Let's talk about 'luck'

Let’s talk about ‘luck.’ If someone tells you ‘you’re lucky’ it’s a compliment, right? Well… not always. Luck is finding a £20 note on the sidewalk, or tripling your money in a slot machine the one time you pulled that lever. If you look up luck in the Cambridge Dictionary, you get: ‘Having good things happen to you by chance.’ Having lived through extreme poverty, homelessness, physical, emotional and sexual abuse, neglect and parental abandonment (and that’s just before I turned fourteen), I've never really resonated with the word ‘lucky.’ On paper, I am decidedly ‘unlucky,’ based on definition alone. So for someone like me, that word (misappropriated) can jar.

Not that I get remotely upset with a well-meaning individual attempting to pay me a compliment. But when someone wields the word 'lucky' after glancing at a few hiking photos on a single social media post, I can't help but think about the years I spent learning to navigate, or the 33,498 steps over rough terrain I took to get to where that photo was taken. Or the slips and falls along the way. Or the times I got something wrong, but learned a valuable lesson I could apply to the next trek. Or when I had to turn back because weather or conditions were too dangerous to carry on. Nor will they see the hours of physical training that happen around work and parenting duties that power me up those hills. I get told I am ‘so lucky’ after someone watches a 15 second video clip of me by the fire next to the campervan I live in. But they don’t witness the daily episodes of misdirected anger I deal with from self-appointed anti-van vigilantes who don’t want me parked near them, or the minutes whiling away as I refill the water tank for the umpteenth time. They weren’t there for the days upon days of I spent unravelling my every earthly possession into the bin it, donate it, sell it or store it category. Or the countless hours I spent remodelling the tiny space into something liveable for myself, my kid and my dog. Nobody but my little girl and dog sees the hours of YouTube videos I watch on RV repairs every time something breaks and I can’t afford to get a professional to fix it.
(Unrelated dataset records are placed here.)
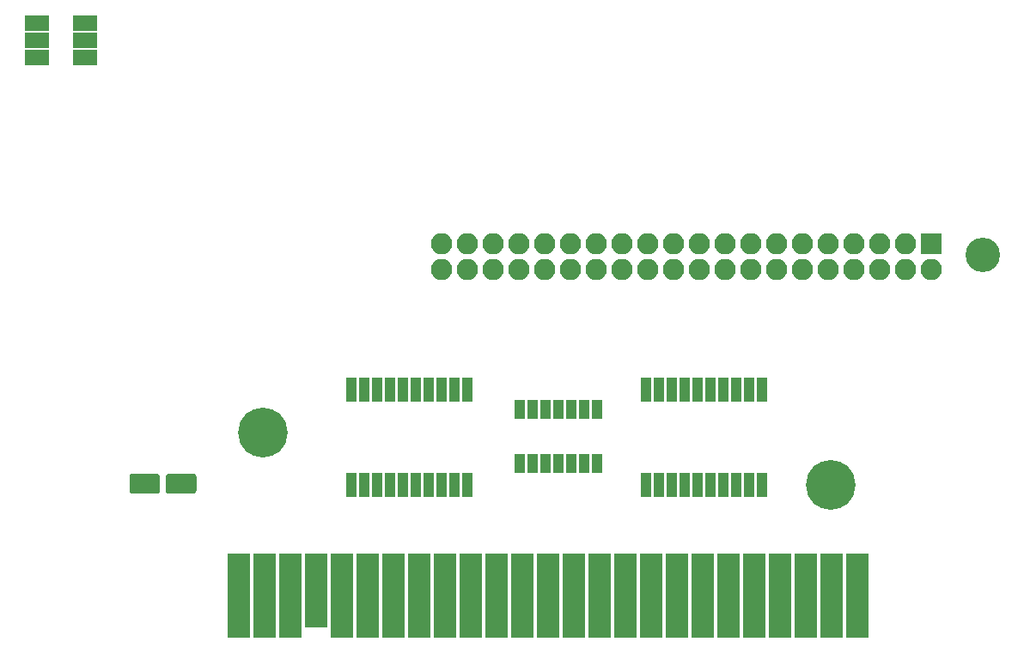
<source format=gbr>
G04 #@! TF.GenerationSoftware,KiCad,Pcbnew,5.1.5-52549c5~86~ubuntu18.04.1*
G04 #@! TF.CreationDate,2020-05-19T13:26:31+09:00*
G04 #@! TF.ProjectId,rpmpv1,72706d70-7631-42e6-9b69-6361645f7063,rev?*
G04 #@! TF.SameCoordinates,Original*
G04 #@! TF.FileFunction,Soldermask,Top*
G04 #@! TF.FilePolarity,Negative*
%FSLAX46Y46*%
G04 Gerber Fmt 4.6, Leading zero omitted, Abs format (unit mm)*
G04 Created by KiCad (PCBNEW 5.1.5-52549c5~86~ubuntu18.04.1) date 2020-05-19 13:26:31*
%MOMM*%
%LPD*%
G04 APERTURE LIST*
%ADD10R,2.400000X1.500000*%
%ADD11R,1.000000X2.350000*%
%ADD12R,1.000000X1.900000*%
%ADD13C,4.900000*%
%ADD14R,2.200000X8.400000*%
%ADD15R,2.200000X7.400000*%
%ADD16C,3.400000*%
%ADD17C,0.100000*%
%ADD18R,2.100000X2.100000*%
%ADD19O,2.100000X2.100000*%
G04 APERTURE END LIST*
D10*
X107061000Y-53291000D03*
X107061000Y-54991000D03*
X107061000Y-56691000D03*
X111861000Y-56691000D03*
X111861000Y-54991000D03*
X111861000Y-53291000D03*
D11*
X138049000Y-98871500D03*
X139319000Y-98871500D03*
X140589000Y-98871500D03*
X141859000Y-98871500D03*
X143129000Y-98871500D03*
X144399000Y-98871500D03*
X145669000Y-98871500D03*
X146939000Y-98871500D03*
X148209000Y-98871500D03*
X149479000Y-98871500D03*
X149479000Y-89471500D03*
X148209000Y-89471500D03*
X146939000Y-89471500D03*
X145669000Y-89471500D03*
X144399000Y-89471500D03*
X143129000Y-89471500D03*
X141859000Y-89471500D03*
X140589000Y-89471500D03*
X139319000Y-89471500D03*
X138049000Y-89471500D03*
D12*
X154686000Y-96776500D03*
X155956000Y-96776500D03*
X157226000Y-96776500D03*
X158496000Y-96776500D03*
X159766000Y-96776500D03*
X161036000Y-96776500D03*
X162306000Y-96776500D03*
X162306000Y-91376500D03*
X161036000Y-91376500D03*
X159766000Y-91376500D03*
X158496000Y-91376500D03*
X157226000Y-91376500D03*
X155956000Y-91376500D03*
X154686000Y-91376500D03*
D11*
X167132000Y-98871500D03*
X168402000Y-98871500D03*
X169672000Y-98871500D03*
X170942000Y-98871500D03*
X172212000Y-98871500D03*
X173482000Y-98871500D03*
X174752000Y-98871500D03*
X176022000Y-98871500D03*
X177292000Y-98871500D03*
X178562000Y-98871500D03*
X178562000Y-89471500D03*
X177292000Y-89471500D03*
X176022000Y-89471500D03*
X174752000Y-89471500D03*
X173482000Y-89471500D03*
X172212000Y-89471500D03*
X170942000Y-89471500D03*
X169672000Y-89471500D03*
X168402000Y-89471500D03*
X167132000Y-89471500D03*
D13*
X185356640Y-98869440D03*
D14*
X187972840Y-109799440D03*
X185432840Y-109799440D03*
X182892840Y-109799440D03*
X180352840Y-109799440D03*
X177812840Y-109799440D03*
X175272840Y-109799440D03*
X172732840Y-109799440D03*
X170192840Y-109799440D03*
X167652840Y-109799440D03*
X165112840Y-109799440D03*
X162572840Y-109799440D03*
X160032840Y-109799440D03*
X157492840Y-109799440D03*
X154952840Y-109799440D03*
X152412840Y-109799440D03*
X149872840Y-109799440D03*
X147332840Y-109799440D03*
X144792840Y-109799440D03*
X142252840Y-109799440D03*
X139712840Y-109799440D03*
X137172840Y-109799440D03*
D15*
X134627760Y-109306680D03*
D14*
X132092840Y-109799440D03*
X129552840Y-109799440D03*
X127012840Y-109799440D03*
D13*
X129357260Y-93667520D03*
D16*
X200279000Y-76200000D03*
D17*
G36*
X118925130Y-97744005D02*
G01*
X118955466Y-97748505D01*
X118985214Y-97755956D01*
X119014089Y-97766288D01*
X119041811Y-97779400D01*
X119068116Y-97795166D01*
X119092748Y-97813434D01*
X119115471Y-97834029D01*
X119136066Y-97856752D01*
X119154334Y-97881384D01*
X119170100Y-97907689D01*
X119183212Y-97935411D01*
X119193544Y-97964286D01*
X119200995Y-97994034D01*
X119205495Y-98024370D01*
X119207000Y-98055000D01*
X119207000Y-99430000D01*
X119205495Y-99460630D01*
X119200995Y-99490966D01*
X119193544Y-99520714D01*
X119183212Y-99549589D01*
X119170100Y-99577311D01*
X119154334Y-99603616D01*
X119136066Y-99628248D01*
X119115471Y-99650971D01*
X119092748Y-99671566D01*
X119068116Y-99689834D01*
X119041811Y-99705600D01*
X119014089Y-99718712D01*
X118985214Y-99729044D01*
X118955466Y-99736495D01*
X118925130Y-99740995D01*
X118894500Y-99742500D01*
X116519500Y-99742500D01*
X116488870Y-99740995D01*
X116458534Y-99736495D01*
X116428786Y-99729044D01*
X116399911Y-99718712D01*
X116372189Y-99705600D01*
X116345884Y-99689834D01*
X116321252Y-99671566D01*
X116298529Y-99650971D01*
X116277934Y-99628248D01*
X116259666Y-99603616D01*
X116243900Y-99577311D01*
X116230788Y-99549589D01*
X116220456Y-99520714D01*
X116213005Y-99490966D01*
X116208505Y-99460630D01*
X116207000Y-99430000D01*
X116207000Y-98055000D01*
X116208505Y-98024370D01*
X116213005Y-97994034D01*
X116220456Y-97964286D01*
X116230788Y-97935411D01*
X116243900Y-97907689D01*
X116259666Y-97881384D01*
X116277934Y-97856752D01*
X116298529Y-97834029D01*
X116321252Y-97813434D01*
X116345884Y-97795166D01*
X116372189Y-97779400D01*
X116399911Y-97766288D01*
X116428786Y-97755956D01*
X116458534Y-97748505D01*
X116488870Y-97744005D01*
X116519500Y-97742500D01*
X118894500Y-97742500D01*
X118925130Y-97744005D01*
G37*
G36*
X122525130Y-97744005D02*
G01*
X122555466Y-97748505D01*
X122585214Y-97755956D01*
X122614089Y-97766288D01*
X122641811Y-97779400D01*
X122668116Y-97795166D01*
X122692748Y-97813434D01*
X122715471Y-97834029D01*
X122736066Y-97856752D01*
X122754334Y-97881384D01*
X122770100Y-97907689D01*
X122783212Y-97935411D01*
X122793544Y-97964286D01*
X122800995Y-97994034D01*
X122805495Y-98024370D01*
X122807000Y-98055000D01*
X122807000Y-99430000D01*
X122805495Y-99460630D01*
X122800995Y-99490966D01*
X122793544Y-99520714D01*
X122783212Y-99549589D01*
X122770100Y-99577311D01*
X122754334Y-99603616D01*
X122736066Y-99628248D01*
X122715471Y-99650971D01*
X122692748Y-99671566D01*
X122668116Y-99689834D01*
X122641811Y-99705600D01*
X122614089Y-99718712D01*
X122585214Y-99729044D01*
X122555466Y-99736495D01*
X122525130Y-99740995D01*
X122494500Y-99742500D01*
X120119500Y-99742500D01*
X120088870Y-99740995D01*
X120058534Y-99736495D01*
X120028786Y-99729044D01*
X119999911Y-99718712D01*
X119972189Y-99705600D01*
X119945884Y-99689834D01*
X119921252Y-99671566D01*
X119898529Y-99650971D01*
X119877934Y-99628248D01*
X119859666Y-99603616D01*
X119843900Y-99577311D01*
X119830788Y-99549589D01*
X119820456Y-99520714D01*
X119813005Y-99490966D01*
X119808505Y-99460630D01*
X119807000Y-99430000D01*
X119807000Y-98055000D01*
X119808505Y-98024370D01*
X119813005Y-97994034D01*
X119820456Y-97964286D01*
X119830788Y-97935411D01*
X119843900Y-97907689D01*
X119859666Y-97881384D01*
X119877934Y-97856752D01*
X119898529Y-97834029D01*
X119921252Y-97813434D01*
X119945884Y-97795166D01*
X119972189Y-97779400D01*
X119999911Y-97766288D01*
X120028786Y-97755956D01*
X120058534Y-97748505D01*
X120088870Y-97744005D01*
X120119500Y-97742500D01*
X122494500Y-97742500D01*
X122525130Y-97744005D01*
G37*
D18*
X195199000Y-75057000D03*
D19*
X195199000Y-77597000D03*
X192659000Y-75057000D03*
X192659000Y-77597000D03*
X190119000Y-75057000D03*
X190119000Y-77597000D03*
X187579000Y-75057000D03*
X187579000Y-77597000D03*
X185039000Y-75057000D03*
X185039000Y-77597000D03*
X182499000Y-75057000D03*
X182499000Y-77597000D03*
X179959000Y-75057000D03*
X179959000Y-77597000D03*
X177419000Y-75057000D03*
X177419000Y-77597000D03*
X174879000Y-75057000D03*
X174879000Y-77597000D03*
X172339000Y-75057000D03*
X172339000Y-77597000D03*
X169799000Y-75057000D03*
X169799000Y-77597000D03*
X167259000Y-75057000D03*
X167259000Y-77597000D03*
X164719000Y-75057000D03*
X164719000Y-77597000D03*
X162179000Y-75057000D03*
X162179000Y-77597000D03*
X159639000Y-75057000D03*
X159639000Y-77597000D03*
X157099000Y-75057000D03*
X157099000Y-77597000D03*
X154559000Y-75057000D03*
X154559000Y-77597000D03*
X152019000Y-75057000D03*
X152019000Y-77597000D03*
X149479000Y-75057000D03*
X149479000Y-77597000D03*
X146939000Y-75057000D03*
X146939000Y-77597000D03*
M02*

</source>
Nor are they party to the fact that after Covid lockdowns and rising energy prices financially depleted us, it was the only logical option I had left. People don’t see the years of graft that goes into unravelling our traumas. They don’t know about every time we’ve fixed something ourselves because there were no funds or people to help sort it. More economically and socially privileged individuals sometimes seem to be oblivious to the volume of self-taught skills those of us who've struggled all our lives had to acquire, because we needed them to survive.

So sure, many of us can climb mountains solo, and live contently in a van, and bathe in icy lochs with no trouble, and fix a broken down car, and forage, and know which wild plants will ease cold & flu symptoms, and set our own broken bones if needs be. But what is often deemed ‘luck,' is really just a glimpse of what comes off the back of sailing through pretty choppy waters. Besides, even if you do happen to find that £20 note on the pavement or win at the slot machine, you still gotta take that walk or pull that lever first. Oh, and fighters of the world …I salute you.